- [Activity] Gather every line in the entries that contains the string "TRAFIC", and copy each such line. Case counts.

- [Material for the task]
•••
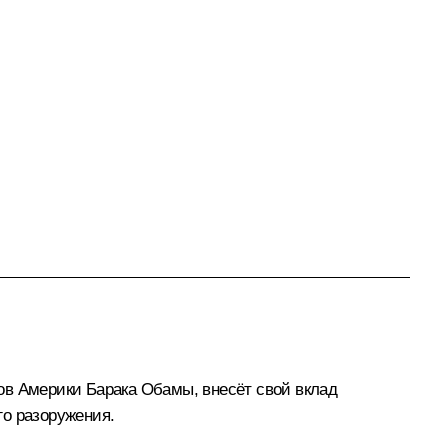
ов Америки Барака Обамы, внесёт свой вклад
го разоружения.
•••
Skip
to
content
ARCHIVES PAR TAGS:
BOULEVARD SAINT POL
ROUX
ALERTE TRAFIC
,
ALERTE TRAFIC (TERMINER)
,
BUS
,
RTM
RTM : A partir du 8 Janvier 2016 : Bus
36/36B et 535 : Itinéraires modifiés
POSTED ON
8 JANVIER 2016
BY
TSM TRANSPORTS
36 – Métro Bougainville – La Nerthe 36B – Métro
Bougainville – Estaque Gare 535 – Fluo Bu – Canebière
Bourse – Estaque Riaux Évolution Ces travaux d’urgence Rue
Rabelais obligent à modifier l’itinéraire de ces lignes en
•••
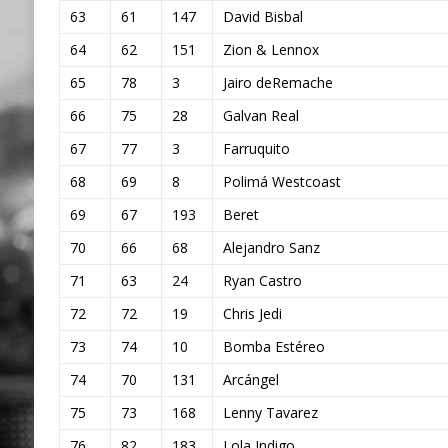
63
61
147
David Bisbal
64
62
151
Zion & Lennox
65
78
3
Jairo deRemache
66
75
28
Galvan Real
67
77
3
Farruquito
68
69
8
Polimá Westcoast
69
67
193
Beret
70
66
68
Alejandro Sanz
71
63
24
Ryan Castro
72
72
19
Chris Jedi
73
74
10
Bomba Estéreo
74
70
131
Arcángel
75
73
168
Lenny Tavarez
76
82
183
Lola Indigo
•••
- [Output]
ALERTE TRAFIC
ALERTE TRAFIC (TERMINER)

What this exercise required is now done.